Copy every line of text in the data below word for word, and leave the pictures out.

╭──

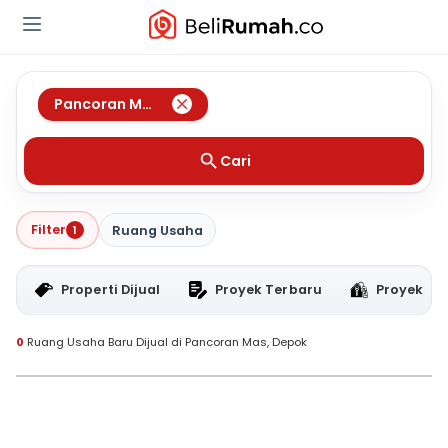
Pancoran Mas
,
Depok
Cari
Filter
1
Ruang Usaha
Properti Dijual
Proyek Terbaru
Proyek RT
0
Ruang Usaha Baru Dijual di Pancoran Mas, Depok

╰──

Written reply:
Pancoran Mas
,
Depok
Cari
Filter
1
Ruang Usaha
Properti Dijual
Proyek Terbaru
Proyek RT
0
Ruang Usaha Baru Dijual di Pancoran Mas, Depok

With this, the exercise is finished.